# What to produce
Revise the listing below by replacing every "sum of all" with "total of all", and leave everything else unchanged.

[Figure understanding tasks]
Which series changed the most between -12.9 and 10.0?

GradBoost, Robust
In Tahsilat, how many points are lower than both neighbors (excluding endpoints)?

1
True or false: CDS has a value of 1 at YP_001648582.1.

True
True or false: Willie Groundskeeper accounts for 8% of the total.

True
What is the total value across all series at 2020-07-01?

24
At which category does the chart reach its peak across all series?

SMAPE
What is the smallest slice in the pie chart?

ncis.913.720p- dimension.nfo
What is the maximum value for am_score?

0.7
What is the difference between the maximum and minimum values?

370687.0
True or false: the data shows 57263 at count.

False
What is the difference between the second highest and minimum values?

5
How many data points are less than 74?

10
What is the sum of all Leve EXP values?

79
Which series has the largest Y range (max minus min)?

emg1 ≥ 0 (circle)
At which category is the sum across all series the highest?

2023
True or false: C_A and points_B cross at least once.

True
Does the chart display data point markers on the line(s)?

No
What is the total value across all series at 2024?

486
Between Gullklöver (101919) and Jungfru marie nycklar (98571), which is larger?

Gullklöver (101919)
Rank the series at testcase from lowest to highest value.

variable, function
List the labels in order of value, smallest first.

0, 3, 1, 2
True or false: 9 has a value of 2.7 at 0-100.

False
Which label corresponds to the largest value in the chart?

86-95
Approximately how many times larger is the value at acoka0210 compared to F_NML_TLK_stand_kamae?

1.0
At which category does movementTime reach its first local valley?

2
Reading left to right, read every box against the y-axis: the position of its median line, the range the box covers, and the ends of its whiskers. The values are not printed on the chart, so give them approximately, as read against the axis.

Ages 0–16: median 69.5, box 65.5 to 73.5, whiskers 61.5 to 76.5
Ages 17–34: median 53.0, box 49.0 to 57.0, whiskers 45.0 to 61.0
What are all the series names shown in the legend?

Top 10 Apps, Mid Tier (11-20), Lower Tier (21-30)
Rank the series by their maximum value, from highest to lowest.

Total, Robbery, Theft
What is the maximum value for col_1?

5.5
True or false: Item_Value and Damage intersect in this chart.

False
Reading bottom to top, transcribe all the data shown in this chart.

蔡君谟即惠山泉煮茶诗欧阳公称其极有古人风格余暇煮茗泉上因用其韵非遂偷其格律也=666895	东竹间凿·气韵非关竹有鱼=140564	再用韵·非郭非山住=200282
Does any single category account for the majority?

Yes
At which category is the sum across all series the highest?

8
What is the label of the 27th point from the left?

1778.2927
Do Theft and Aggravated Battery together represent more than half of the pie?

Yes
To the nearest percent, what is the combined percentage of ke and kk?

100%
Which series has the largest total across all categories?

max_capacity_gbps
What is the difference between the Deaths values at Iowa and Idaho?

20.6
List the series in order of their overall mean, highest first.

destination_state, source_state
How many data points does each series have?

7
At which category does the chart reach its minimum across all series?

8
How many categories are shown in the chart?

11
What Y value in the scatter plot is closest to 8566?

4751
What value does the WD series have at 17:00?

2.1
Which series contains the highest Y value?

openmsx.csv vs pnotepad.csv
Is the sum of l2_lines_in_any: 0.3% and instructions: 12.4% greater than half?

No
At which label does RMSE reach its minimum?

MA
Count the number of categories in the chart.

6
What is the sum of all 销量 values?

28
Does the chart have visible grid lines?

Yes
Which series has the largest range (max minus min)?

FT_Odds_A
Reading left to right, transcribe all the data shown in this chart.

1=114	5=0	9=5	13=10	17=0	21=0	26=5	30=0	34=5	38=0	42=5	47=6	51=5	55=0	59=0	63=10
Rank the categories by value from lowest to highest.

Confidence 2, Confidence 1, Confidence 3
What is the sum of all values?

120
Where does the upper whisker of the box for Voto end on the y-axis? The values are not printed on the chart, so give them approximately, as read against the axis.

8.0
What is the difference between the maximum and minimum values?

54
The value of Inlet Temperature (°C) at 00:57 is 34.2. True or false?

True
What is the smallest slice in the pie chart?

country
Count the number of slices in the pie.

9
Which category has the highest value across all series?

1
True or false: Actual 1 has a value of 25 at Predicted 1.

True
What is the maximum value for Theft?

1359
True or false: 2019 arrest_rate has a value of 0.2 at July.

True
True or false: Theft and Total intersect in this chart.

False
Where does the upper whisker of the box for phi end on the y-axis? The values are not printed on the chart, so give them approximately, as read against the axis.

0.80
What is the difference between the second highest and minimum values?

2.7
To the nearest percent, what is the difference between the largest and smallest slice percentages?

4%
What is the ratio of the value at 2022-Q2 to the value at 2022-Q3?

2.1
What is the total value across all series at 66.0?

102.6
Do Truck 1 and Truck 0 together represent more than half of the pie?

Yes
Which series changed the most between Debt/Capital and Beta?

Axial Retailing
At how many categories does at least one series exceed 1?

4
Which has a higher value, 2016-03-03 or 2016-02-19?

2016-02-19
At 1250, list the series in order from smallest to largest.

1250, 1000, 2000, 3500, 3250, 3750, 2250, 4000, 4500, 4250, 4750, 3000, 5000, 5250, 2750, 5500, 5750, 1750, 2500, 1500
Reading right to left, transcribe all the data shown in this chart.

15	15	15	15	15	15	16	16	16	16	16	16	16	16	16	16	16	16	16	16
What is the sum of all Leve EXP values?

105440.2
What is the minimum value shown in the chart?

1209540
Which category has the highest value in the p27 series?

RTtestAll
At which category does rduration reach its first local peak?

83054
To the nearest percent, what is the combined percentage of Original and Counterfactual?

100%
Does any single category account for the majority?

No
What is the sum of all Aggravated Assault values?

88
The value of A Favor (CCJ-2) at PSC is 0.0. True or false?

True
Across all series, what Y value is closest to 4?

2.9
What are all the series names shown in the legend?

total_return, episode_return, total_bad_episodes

# Answer for the task
Which series changed the most between -12.9 and 10.0?

GradBoost, Robust
In Tahsilat, how many points are lower than both neighbors (excluding endpoints)?

1
True or false: CDS has a value of 1 at YP_001648582.1.

True
True or false: Willie Groundskeeper accounts for 8% of the total.

True
What is the total value across all series at 2020-07-01?

24
At which category does the chart reach its peak across all series?

SMAPE
What is the smallest slice in the pie chart?

ncis.913.720p- dimension.nfo
What is the maximum value for am_score?

0.7
What is the difference between the maximum and minimum values?

370687.0
True or false: the data shows 57263 at count.

False
What is the difference between the second highest and minimum values?

5
How many data points are less than 74?

10
What is the total of all Leve EXP values?

79
Which series has the largest Y range (max minus min)?

emg1 ≥ 0 (circle)
At which category is the sum across all series the highest?

2023
True or false: C_A and points_B cross at least once.

True
Does the chart display data point markers on the line(s)?

No
What is the total value across all series at 2024?

486
Between Gullklöver (101919) and Jungfru marie nycklar (98571), which is larger?

Gullklöver (101919)
Rank the series at testcase from lowest to highest value.

variable, function
List the labels in order of value, smallest first.

0, 3, 1, 2
True or false: 9 has a value of 2.7 at 0-100.

False
Which label corresponds to the largest value in the chart?

86-95
Approximately how many times larger is the value at acoka0210 compared to F_NML_TLK_stand_kamae?

1.0
At which category does movementTime reach its first local valley?

2
Reading left to right, read every box against the y-axis: the position of its median line, the range the box covers, and the ends of its whiskers. The values are not printed on the chart, so give them approximately, as read against the axis.

Ages 0–16: median 69.5, box 65.5 to 73.5, whiskers 61.5 to 76.5
Ages 17–34: median 53.0, box 49.0 to 57.0, whiskers 45.0 to 61.0
What are all the series names shown in the legend?

Top 10 Apps, Mid Tier (11-20), Lower Tier (21-30)
Rank the series by their maximum value, from highest to lowest.

Total, Robbery, Theft
What is the maximum value for col_1?

5.5
True or false: Item_Value and Damage intersect in this chart.

False
Reading bottom to top, transcribe all the data shown in this chart.

蔡君谟即惠山泉煮茶诗欧阳公称其极有古人风格余暇煮茗泉上因用其韵非遂偷其格律也=666895	东竹间凿·气韵非关竹有鱼=140564	再用韵·非郭非山住=200282
Does any single category account for the majority?

Yes
At which category is the sum across all series the highest?

8
What is the label of the 27th point from the left?

1778.2927
Do Theft and Aggravated Battery together represent more than half of the pie?

Yes
To the nearest percent, what is the combined percentage of ke and kk?

100%
Which series has the largest total across all categories?

max_capacity_gbps
What is the difference between the Deaths values at Iowa and Idaho?

20.6
List the series in order of their overall mean, highest first.

destination_state, source_state
How many data points does each series have?

7
At which category does the chart reach its minimum across all series?

8
How many categories are shown in the chart?

11
What Y value in the scatter plot is closest to 8566?

4751
What value does the WD series have at 17:00?

2.1
Which series contains the highest Y value?

openmsx.csv vs pnotepad.csv
Is the sum of l2_lines_in_any: 0.3% and instructions: 12.4% greater than half?

No
At which label does RMSE reach its minimum?

MA
Count the number of categories in the chart.

6
What is the total of all 销量 values?

28
Does the chart have visible grid lines?

Yes
Which series has the largest range (max minus min)?

FT_Odds_A
Reading left to right, transcribe all the data shown in this chart.

1=114	5=0	9=5	13=10	17=0	21=0	26=5	30=0	34=5	38=0	42=5	47=6	51=5	55=0	59=0	63=10
Rank the categories by value from lowest to highest.

Confidence 2, Confidence 1, Confidence 3
What is the total of all values?

120
Where does the upper whisker of the box for Voto end on the y-axis? The values are not printed on the chart, so give them approximately, as read against the axis.

8.0
What is the difference between the maximum and minimum values?

54
The value of Inlet Temperature (°C) at 00:57 is 34.2. True or false?

True
What is the smallest slice in the pie chart?

country
Count the number of slices in the pie.

9
Which category has the highest value across all series?

1
True or false: Actual 1 has a value of 25 at Predicted 1.

True
What is the maximum value for Theft?

1359
True or false: 2019 arrest_rate has a value of 0.2 at July.

True
True or false: Theft and Total intersect in this chart.

False
Where does the upper whisker of the box for phi end on the y-axis? The values are not printed on the chart, so give them approximately, as read against the axis.

0.80
What is the difference between the second highest and minimum values?

2.7
To the nearest percent, what is the difference between the largest and smallest slice percentages?

4%
What is the ratio of the value at 2022-Q2 to the value at 2022-Q3?

2.1
What is the total value across all series at 66.0?

102.6
Do Truck 1 and Truck 0 together represent more than half of the pie?

Yes
Which series changed the most between Debt/Capital and Beta?

Axial Retailing
At how many categories does at least one series exceed 1?

4
Which has a higher value, 2016-03-03 or 2016-02-19?

2016-02-19
At 1250, list the series in order from smallest to largest.

1250, 1000, 2000, 3500, 3250, 3750, 2250, 4000, 4500, 4250, 4750, 3000, 5000, 5250, 2750, 5500, 5750, 1750, 2500, 1500
Reading right to left, transcribe all the data shown in this chart.

15	15	15	15	15	15	16	16	16	16	16	16	16	16	16	16	16	16	16	16
What is the total of all Leve EXP values?

105440.2
What is the minimum value shown in the chart?

1209540
Which category has the highest value in the p27 series?

RTtestAll
At which category does rduration reach its first local peak?

83054
To the nearest percent, what is the combined percentage of Original and Counterfactual?

100%
Does any single category account for the majority?

No
What is the total of all Aggravated Assault values?

88
The value of A Favor (CCJ-2) at PSC is 0.0. True or false?

True
Across all series, what Y value is closest to 4?

2.9
What are all the series names shown in the legend?

total_return, episode_return, total_bad_episodes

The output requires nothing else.